O alegado autor do tiroteio ocorrido no sábado na Quinta do Conde, Sesimbra, que provocou três mortos, um homem de 77 anos, continua internado no hospital de São Bernardo, em Setúbal, em situação "estável", disse fonte do hospital.

A fonte do Gabinete de Comunicação do Centro Hospitalar de Setúbal adiantou à agência Lusa que o homem "está em situação estável e não corre risco de vida".

O alegado homicida, "um português de 77 anos", que se encontrava no interior de uma residência, foi detido no sábado pela GNR e transportado para o Hospital de Setúbal, com ferimentos, após tentar suicidar-se, de acordo com fonte da Guarda.

O tenente-coronel Jorge Goulão, do Comando Territorial de Setúbal da GNR, adiantou este domingo à Lusa que "ainda estão a ser apuradas as causas" do tiroteio, acrescentando que a investigação do caso passou para a alçada da Polícia Judiciária de Setúbal.

"A situação no local ficou estável no sábado, após a remoção dos corpos", adiantou.


Segundo a fonte da GNR, assim que o alegado homicida tiver alta do hospital vai ser ouvido em primeiro interrogatório judicial para aplicação de eventuais medidas de coação.

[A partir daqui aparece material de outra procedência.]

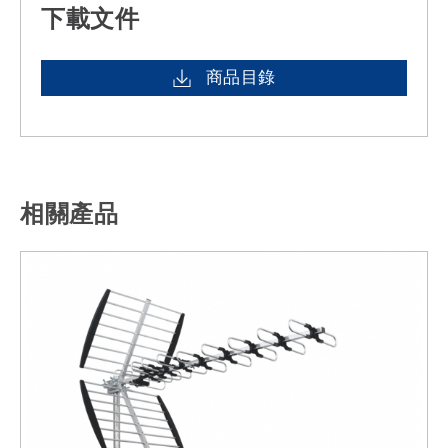
下載文件
商品目錄
相關產品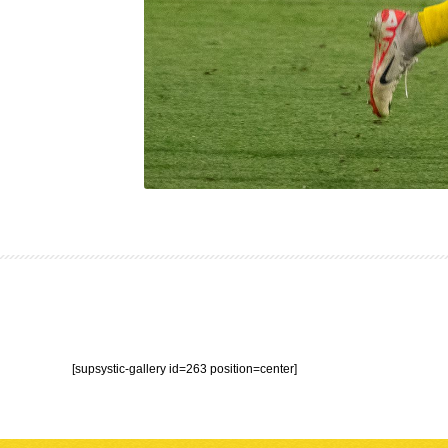
[supsystic-gallery id=263 position=center]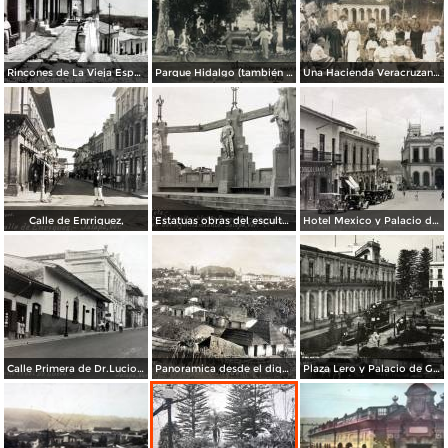
Rincones de La Vieja España.
Parque Hidalgo (también conocido como parque Los Berros)
Una Hacienda Veracruzana.
Calle de Enrriquez,
Estatuas obras del escultor Jalapeno Enrrique Guerra.
Hotel Mexico y Palacio de Justicia Xalapa Veracruz
Calle Primera de Dr.Lucio Xalapa Veracruz
Panoramica desde el dique Xalapa Veracruz.
Plaza Lero y Palacio de Gobierno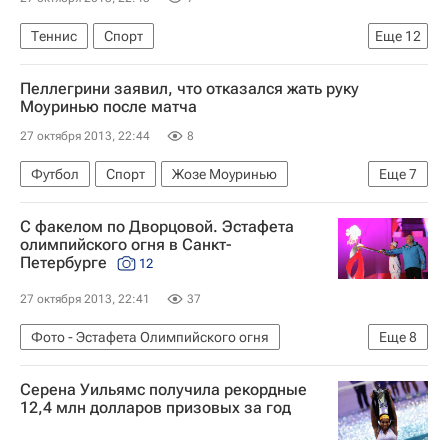
Теннис
Спорт
Еще
12
Мультимедийный спортивный пакет
Пеллегрини заявил, что отказался жать руку
Итоговый турнир года Женской теннисной ассоциации (WTA)-2013
Моуринью после матча
Итоговый турнир WTA
Елена Веснина
27 октября 2013, 22:44
8
Серена Уильямс
Ли На
Ангелика Кербер
Футбол
Спорт
Жозе Моуринью
Еще
7
Петра Квитова
Екатерина Макарова
Мануэль Пеллегрини
Агнешка Радваньская
Елена Янкович
С факелом по Дворцовой. Эстафета
АПЛ 2026-2027 (Чемпионат Англии по футболу)
олимпийского огня в Санкт-
Виктория Азаренко
Петербурге
12
Челси
Манчестер Сити
Фернандо Торрес
Матия Настасич
Джо Харт
27 октября 2013, 22:41
37
Фото - Эстафета Олимпийского огня
Еще
8
Олимпийские игры
Спорт
Фото
Серена Уильямс получила рекордные
Фото - Сочи 2014
12,4 млн долларов призовых за год
Эстафета Олимпийского огня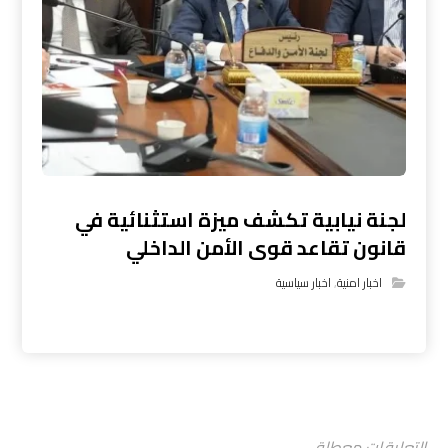
لجنة نيابية تكشف ميزة استثنائية في
قانون تقاعد قوى الأمن الداخلي
اخبار امنية
,
اخبار سياسية
التعليقات معطلة.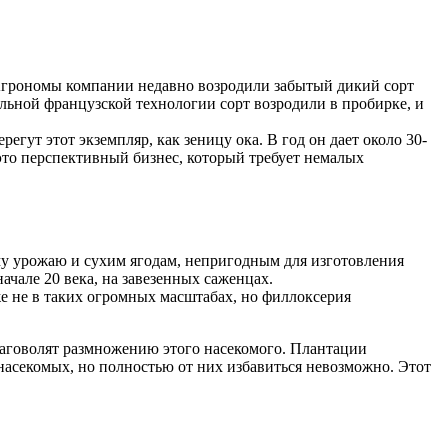
 Агрономы компании недавно возродили забытый дикий сорт
ьной французской технологии сорт возродили в пробирке, и
егут этот экземпляр, как зеницу ока. В год он дает около 30-
это перспективный бизнес, который требует немалых
му урожаю и сухим ягодам, непригодным для изготовления
чале 20 века, на завезенных саженцах.
е не в таких огромных масштабах, но филлоксерия
аговолят размножению этого насекомого. Плантации
асекомых, но полностью от них избавиться невозможно. Этот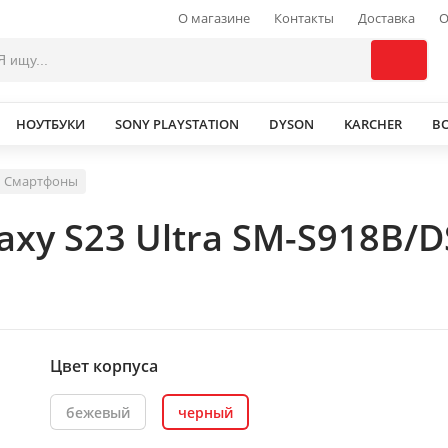
О магазине
Контакты
Доставка
О
НОУТБУКИ
SONY PLAYSTATION
DYSON
KARCHER
В
Смартфоны
xy S23 Ultra SM-S918B/
Цвет корпуса
бежевый
черный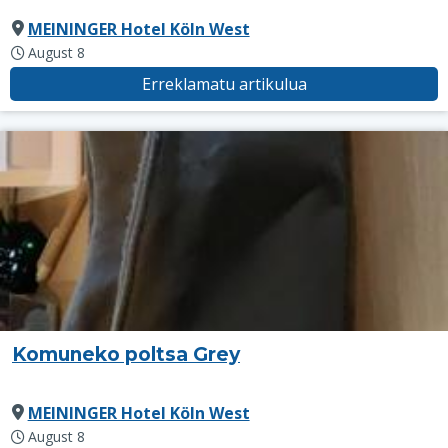
MEININGER Hotel Köln West
August 8
Erreklamatu artikulua
Komuneko poltsa Grey
MEININGER Hotel Köln West
August 8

A Lusa tentou contactar a Polícia Judiciária de Setúbal mas não conseguiu obter mais esclarecimentos sobre o caso.

Vizinhos e amigos das vítimas do tiroteio estavam no sábado chocados com o sucedido, mas admitiram que o alegado autor dos disparos já tinha ameaçado fazê-lo.

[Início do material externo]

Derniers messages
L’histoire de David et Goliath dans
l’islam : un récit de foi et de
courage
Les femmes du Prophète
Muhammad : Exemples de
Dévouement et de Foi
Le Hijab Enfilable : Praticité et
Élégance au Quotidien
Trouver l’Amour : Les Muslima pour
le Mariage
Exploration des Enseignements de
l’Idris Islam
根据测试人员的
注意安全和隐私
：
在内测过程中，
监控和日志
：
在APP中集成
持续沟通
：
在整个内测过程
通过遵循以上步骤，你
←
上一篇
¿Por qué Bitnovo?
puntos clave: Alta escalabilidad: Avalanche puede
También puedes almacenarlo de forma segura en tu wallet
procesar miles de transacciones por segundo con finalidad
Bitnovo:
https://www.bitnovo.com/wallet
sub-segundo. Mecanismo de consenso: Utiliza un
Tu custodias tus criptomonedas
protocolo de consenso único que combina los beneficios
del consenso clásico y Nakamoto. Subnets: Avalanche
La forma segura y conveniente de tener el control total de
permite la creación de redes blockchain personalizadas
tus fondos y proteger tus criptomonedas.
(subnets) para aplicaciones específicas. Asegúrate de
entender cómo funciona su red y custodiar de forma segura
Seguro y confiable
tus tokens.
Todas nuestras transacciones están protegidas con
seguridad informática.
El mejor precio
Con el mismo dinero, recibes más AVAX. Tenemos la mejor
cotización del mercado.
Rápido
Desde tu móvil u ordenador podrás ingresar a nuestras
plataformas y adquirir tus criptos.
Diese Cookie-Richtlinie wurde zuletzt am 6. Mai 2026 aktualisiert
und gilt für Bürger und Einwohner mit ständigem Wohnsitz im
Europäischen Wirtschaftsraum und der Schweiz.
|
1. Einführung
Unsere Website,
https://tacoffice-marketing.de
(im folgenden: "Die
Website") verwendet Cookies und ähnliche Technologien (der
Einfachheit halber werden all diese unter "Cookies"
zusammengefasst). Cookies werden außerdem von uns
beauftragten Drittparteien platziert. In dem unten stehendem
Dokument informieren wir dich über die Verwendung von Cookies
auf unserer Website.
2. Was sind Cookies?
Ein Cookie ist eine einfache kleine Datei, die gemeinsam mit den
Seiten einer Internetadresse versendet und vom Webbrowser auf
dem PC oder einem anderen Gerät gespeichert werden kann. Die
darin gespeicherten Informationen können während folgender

Em declarações à agência Lusa, alguns vizinhos de uma das vítimas e do alegado autor dos disparos manifestaram-se chocados com o crime, mas revelaram a existência de algumas desavenças entre ambos.

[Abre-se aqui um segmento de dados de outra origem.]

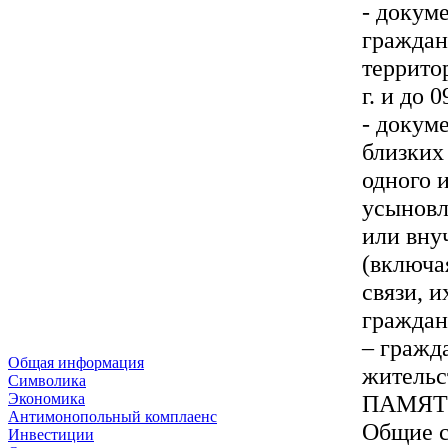
- докум
граждан
террито
г. и до 
- докум
близких
одного и
усыновл
или вну
(включа
связи, 
граждан
– гражд
Общая информация
жительст
Символика
ПАМЯТ
Экономика
Антимонопольный комплаенс
Общие с
Инвестиции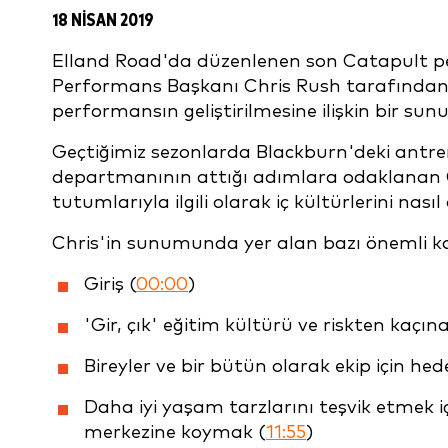
18 NISAN 2019
Elland Road'da düzenlenen son Catapult pe
Performans Başkanı Chris Rush tarafından 
performansın geliştirilmesine ilişkin bir sun
Geçtiğimiz sezonlarda Blackburn'deki antre
departmanının attığı adımlara odaklanan Ch
tutumlarıyla ilgili olarak iç kültürlerini nasıl
Chris'in sunumunda yer alan bazı önemli ko
Giriş (
00:00
)
'Gir, çık' eğitim kültürü ve riskten kaçın
Bireyler ve bir bütün olarak ekip için hed
Daha iyi yaşam tarzlarını teşvik etmek içi
merkezine koymak (
11:55
)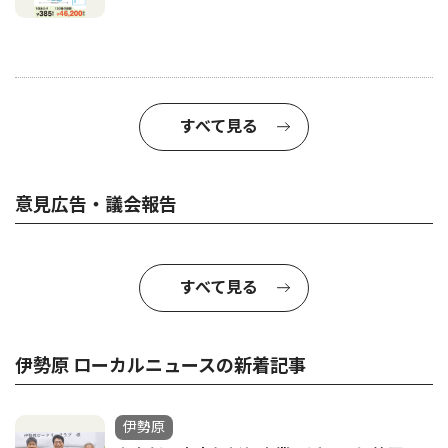
すべて見る
意見広告・議会報告
すべて見る
伊勢原 ローカルニュースの新着記事
伊勢原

"Aquilo que sabemos é que o senhor Rogério [autor dos disparos] já tinha ameaçado o vizinho de que o matava a ele e à família se o cão não deixasse de fazer barulho, mas nunca nos passou pela cabeça que o fizesse mesmo", referiu uma vizinha, que não se quis identificar.


Associação dos Profissionais da Guarda lamenta mortes


A Associação dos Profissionais da Guarda (APG/GNR) lamentou a morte de um militar da GNR, de um agente da PSP e do seu filho, sábado na Quinta do Conde, em Sesimbra, alegadamente assassinados devido a desentendimentos entre vizinhos.

“Ao ter tido conhecimento que mais um profissional da Guarda foi assassinado no cumprimento do dever, não podia deixar de demonstrar o seu mais profundo pesar e consternação, sentimentos extensíveis à família do agente da PSP e do seu filho, que se encontravam no local e que também perderam a vida, neste trágico episódio ocorrido na Quinta do Conde”, refere a associação, em comunicado.


A APG/GNR aproveita para lamentar que “mesmo quando sucede o pior cenário, que vem ilustrar com cores trágicas o risco da profissão, o Governo escusa-se a reconhecer esse mesmo risco, designadamente em sede de alterações ao Estatuto profissional da GNR”.

A GNR foi alertada para o tiroteio, numa rua na Quinta do Conde, por volta das 17:00 de sábado, tendo mobilizado várias patrulhas para o local.

Quando chegaram, segundo o tenente-coronel Jorge Goulão, do Comando Territorial de Setúbal, os militares encontraram "um indivíduo já cadáver e outro ferido", ambos "baleados com tiros de caçadeira".

Essa vítima mortal é um elemento da PSP, fora de serviço, que ouviu tiros e foi abatido quando se dirigiu ao local, revelou à Lusa o presidente do Sindicato Nacional de Polícia (SINAPOL), Armando Ferreira.

Quando os militares da GNR tentavam socorrer o ferido, o jovem de 23 anos, sem que o alegado autor do tiroteio fosse visível na zona, um tiro de caçadeira disparado do interior de uma residência "baleou mortalmente" um GNR, de 25 anos, do Comando Territorial de Setúbal.

O jovem de 23 anos viria a falecer posteriormente no Hospital de São Bernardo, para onde tinha sido transportado em estado grave.